Transferring Dual Stochastic Graph Convolutional Network for Facial Micro-expression Recognition
Hui Tang, Li Chai, Wanli Lu

TL;DR
This paper introduces a novel transferring dual stochastic graph convolutional network that leverages transfer learning, stochastic graph construction, and fusion of spatial-temporal features to enhance micro-expression recognition accuracy.
Contribution
It is the first to combine transfer learning with graph convolutional networks for micro-expression recognition, addressing class imbalance and improving performance.
Findings
Achieved state-of-the-art results on SAMM and MMEW benchmarks.

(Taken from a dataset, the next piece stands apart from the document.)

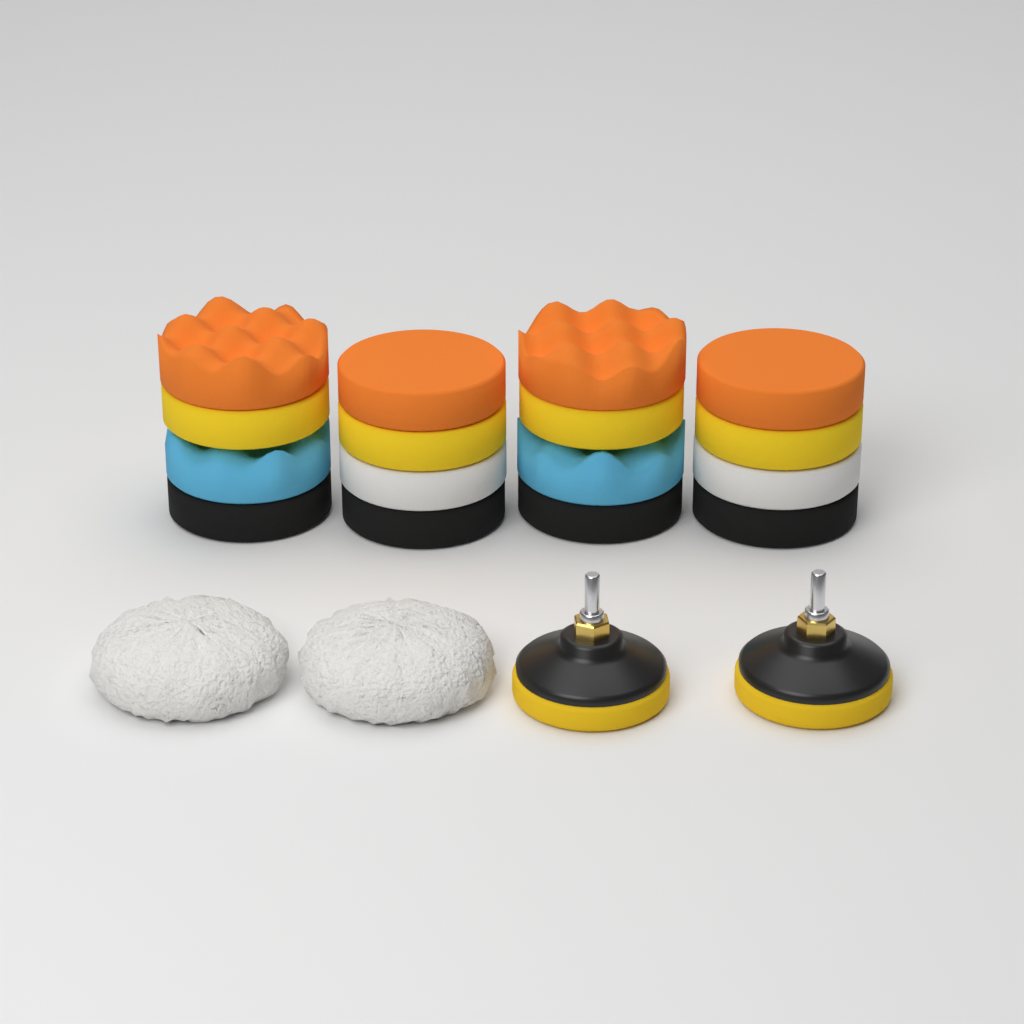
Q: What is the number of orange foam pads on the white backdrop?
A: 4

Effectively handled class imbalance with focal loss.
Demonstrated the benefit of integrating spatial and temporal features.
Abstract
Micro-expression recognition has drawn increasing attention due to its wide application in lie detection, criminal detection and psychological consultation. To improve the recognition performance of the small micro-expression data, this paper presents a transferring dual stochastic Graph Convolutional Network (TDSGCN) model. We propose a stochastic graph construction method and dual graph convolutional network to extract more discriminative features from the micro-expression images. We use transfer learning to pre-train SGCNs from macro expression data. Optical flow algorithm is also integrated to extract their temporal features. We fuse both spatial and temporal features to improve the recognition performance. To the best of our knowledge, this is the first attempt to utilize the transferring learning and graph convolutional network in micro-expression recognition task. In addition, to…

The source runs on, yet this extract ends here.